The Kickstarter is for a rechargeable cordless pump, controlled by a microcontroller, that dispenses liquids of varying viscosity onto the item of your choice. It’s perfect for adding cooling to a drill press, watering plants, or something or everything involving beer.
Details on the pump are a little sparse, but given the liquid never touches the pump we’re putting money on some type of peristaltic pump. Add volume measurement, programmable flow rate adjustment, a timer, and dispensing programmable volumes of liquid, and you’ve got something useful.
Thanks [Scott] for the tip.
If you are unfamiliar with Dune, then you may not know what the pain box is. The pain box is a fictional device that produces an excruciating burning sensation without causing any actual damage. [Bryan] has been working on a project to duplicate this effect in the real world. It sounds like he may be on the right path by using the “thermal grill illusion”.
The thermal grill illusion is a sensory trick originally demonstrated back in 1896. The trick is made up of two interlaced grills. One is cool to the touch, and the other is warm. If the user touches a single grill, they won’t experience any pain because neither temperature is very extreme. However if the user places their hand over the interlaced grills simultaneously they will immediately experience a burning heat. This usually causes the person to pull their hand away immediately. It’s a fun trick and you can sometimes see examples of it at science museums.
The thermal grill illusion sounded like the perfect way to make the pain box a reality. [Bryan] has set specific constraints on this build to make it more true to the Dune series. He wants to ensure the entire package fits into a small box, just big enough to place an adult hand inside. He also wants to keep safety in mind, since it has the potential to actually cause harm if it were to overheat.

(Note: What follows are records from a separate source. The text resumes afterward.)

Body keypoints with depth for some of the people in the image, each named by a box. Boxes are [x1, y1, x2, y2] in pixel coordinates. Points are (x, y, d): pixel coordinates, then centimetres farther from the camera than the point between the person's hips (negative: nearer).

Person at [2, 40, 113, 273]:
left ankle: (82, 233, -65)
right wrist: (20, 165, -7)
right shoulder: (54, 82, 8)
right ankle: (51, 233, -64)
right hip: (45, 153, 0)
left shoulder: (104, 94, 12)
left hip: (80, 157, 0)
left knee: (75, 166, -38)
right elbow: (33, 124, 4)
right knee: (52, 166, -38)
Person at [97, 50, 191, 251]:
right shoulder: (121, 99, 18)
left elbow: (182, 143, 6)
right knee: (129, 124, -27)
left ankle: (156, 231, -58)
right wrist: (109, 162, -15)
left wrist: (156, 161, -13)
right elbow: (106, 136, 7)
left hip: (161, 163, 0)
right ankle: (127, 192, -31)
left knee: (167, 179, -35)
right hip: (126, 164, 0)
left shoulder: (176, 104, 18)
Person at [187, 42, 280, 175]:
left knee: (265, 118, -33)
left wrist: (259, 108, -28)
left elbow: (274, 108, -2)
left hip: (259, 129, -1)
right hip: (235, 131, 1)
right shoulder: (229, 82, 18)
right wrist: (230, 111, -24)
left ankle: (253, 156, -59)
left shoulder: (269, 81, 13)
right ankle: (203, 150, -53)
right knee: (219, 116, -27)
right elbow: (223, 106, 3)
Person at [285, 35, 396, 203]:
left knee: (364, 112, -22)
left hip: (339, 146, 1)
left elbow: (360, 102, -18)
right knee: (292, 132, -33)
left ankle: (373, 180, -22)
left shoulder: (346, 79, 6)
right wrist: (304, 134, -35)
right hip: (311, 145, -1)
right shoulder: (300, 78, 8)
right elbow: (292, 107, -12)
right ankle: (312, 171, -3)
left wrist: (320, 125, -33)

[Bryan] has so far tried two methods with varying success. The first attempt involved using several thermoelectric coolers (TECs). [Bryan] had seen PCBs etched a certain way allowing them to radiate heat. We’ve seen this before in 3D printer surfaces. He figured if they could become hot, then why couldn’t they become cold too? His idea was very simple. He etched a PCB that had just two large copper pours. Each one branched out into “fingers” making up the grill.

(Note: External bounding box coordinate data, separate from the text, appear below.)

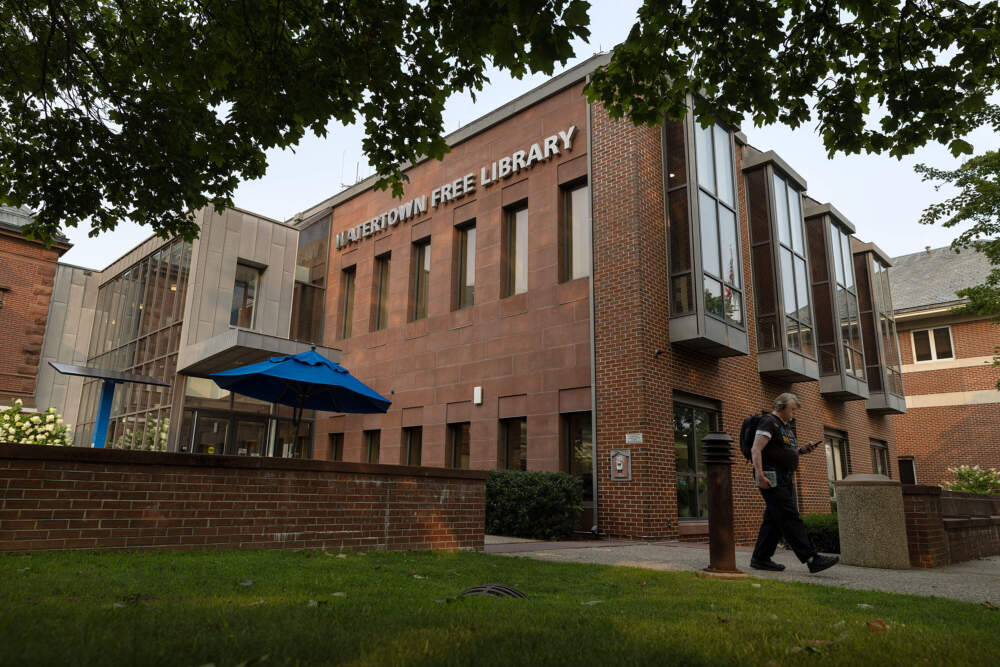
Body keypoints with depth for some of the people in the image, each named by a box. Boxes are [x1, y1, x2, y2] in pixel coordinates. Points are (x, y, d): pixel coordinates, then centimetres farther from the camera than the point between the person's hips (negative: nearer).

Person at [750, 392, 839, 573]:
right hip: (772, 478, -10)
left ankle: (760, 559, 14)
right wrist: (760, 475, -24)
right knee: (790, 518, -11)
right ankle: (812, 559, -14)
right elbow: (756, 449, -17)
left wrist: (802, 450, 10)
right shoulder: (768, 421, -8)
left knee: (774, 520, 9)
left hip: (785, 480, 10)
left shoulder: (786, 427, 22)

Each side of the grill ultimately lead to a flat surface to which a TEC was mounted. One side was cold and the other was hot. Heat sinks we attached to the open side of the TECs to help with performance. Unfortunately this design didn’t work. The temperature was not conducted down to the fingers at all. The back side of the PCB did get hot and cold directly under the TECs, but that wouldn’t work for this illusion.
The latest version of the project scraps the PCB idea and uses small diameter copper tubing for the grill. [Bryan] is working with two closed loop water systems. One is for warm water and the other is for cold. He’s using an aquarium pump to circulate the water and the TECs to actually heat or cool the water. The idea is that the water will change the temperature of the copper tubing as it flows through.
While the results so far are better than the previous revision, unfortunately this version is having problems of its own. The hot water eventually gets too hot, and it takes over an hour for it to heat up in the first place. On top of that, the cold water never quite gets cold enough. Despite these problems, [Bryan] is hopefully he can get this concept working. He has several ideas for improvements listed on his blog. Maybe some Hackaday readers can come up with some clever solutions to help this project come to fruition.